One of the indicators of the health of a real estate market is the percentage of distressed sales, which includes both Bank Owned (REO) properties and Short Sales. Markets with higher levels of distressed sales will generally see more downward pressure on prices, and distressed properties tend to sell for less than a “normal” sale, mostly because there is stronger motivation on the part of the seller in distressed situations.
Here is a chart showing the % of distressed sales in the Tri-Valley cities of % of Active Listings currently on the market, and the % of closed sales last year.

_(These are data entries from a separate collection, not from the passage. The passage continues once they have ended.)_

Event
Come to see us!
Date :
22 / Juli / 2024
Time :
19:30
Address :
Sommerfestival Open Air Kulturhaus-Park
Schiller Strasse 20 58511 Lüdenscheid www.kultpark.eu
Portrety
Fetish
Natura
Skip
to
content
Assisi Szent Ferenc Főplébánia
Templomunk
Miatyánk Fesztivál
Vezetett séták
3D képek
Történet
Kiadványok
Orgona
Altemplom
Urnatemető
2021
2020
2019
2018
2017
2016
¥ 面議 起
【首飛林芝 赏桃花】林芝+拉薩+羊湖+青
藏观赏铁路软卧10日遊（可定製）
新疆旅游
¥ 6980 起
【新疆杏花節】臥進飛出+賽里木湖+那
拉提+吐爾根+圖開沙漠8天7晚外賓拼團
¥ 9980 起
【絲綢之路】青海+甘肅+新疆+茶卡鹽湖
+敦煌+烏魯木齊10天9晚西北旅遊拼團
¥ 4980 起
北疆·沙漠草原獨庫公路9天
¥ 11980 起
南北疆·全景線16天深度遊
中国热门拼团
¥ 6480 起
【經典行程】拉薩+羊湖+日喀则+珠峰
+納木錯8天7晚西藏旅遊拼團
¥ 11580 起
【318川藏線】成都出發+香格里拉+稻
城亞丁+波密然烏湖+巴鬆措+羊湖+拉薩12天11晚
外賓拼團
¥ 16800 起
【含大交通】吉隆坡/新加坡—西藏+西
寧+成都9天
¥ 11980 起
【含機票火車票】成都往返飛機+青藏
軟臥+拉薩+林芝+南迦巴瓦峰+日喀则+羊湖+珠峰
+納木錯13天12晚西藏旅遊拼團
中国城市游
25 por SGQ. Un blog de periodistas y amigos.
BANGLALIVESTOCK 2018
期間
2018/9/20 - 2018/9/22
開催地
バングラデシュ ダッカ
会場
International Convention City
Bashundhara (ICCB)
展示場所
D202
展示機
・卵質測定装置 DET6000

As you can see, in both Livermore and Dublin almost 50% of the current homes for sale are distressed sales. These two cities also had the highest percentage of distressed sales that closed in 2008, with 33% and 28% respectively.
San Ramon had the next highest percentage of distressed sales, with 38% of the current homes for sale and 21% of the closed sales in 2008 consisting of distressed sales.
Pleasanton and Danville had similar numbers. 24% of the current homes for sale in Pleasanton are distressed sales, and 12% of the closed sales in 2008 were distressed. In Danville, 21% of the current homes for sale are distressed sales, as were 10% of the closed sales in 2008.
Alamo and Blackhawk, not surprisingly, have the lowest percentage of distressed sales in the Tri-Valley. 12% of Alamo’s current inventory and 9% of Blackhawk’s current homes for sale are distressed sales, and only 4% of the closed sales for 2008 were distressed sales in each each community.
As a point of contrast, let’s look at the distressed sales activity in Brentwood and Antioch. 93% of the inventory in Antioch and 74% of the current inventory in Brentwood are distressed sales. And in terms of closed transactions in 2008, 68% of the sales in Antioch and 54% in Brentwood were distressed sales.
Not surprisingly, the higher the percentage of distressed sales, the weaker the market in terms of downward pressure on prices. The good news in all of this is that sales activity in the more distressed markets is up strongly, even though prices are still trending downward. This is the first step in stabilization, and absorption rates are up as buyers and investors purchase distressed sales at bargain prices. Most analysts expect to see a strong increase in sales in the markets that have been decimated by foreclosures.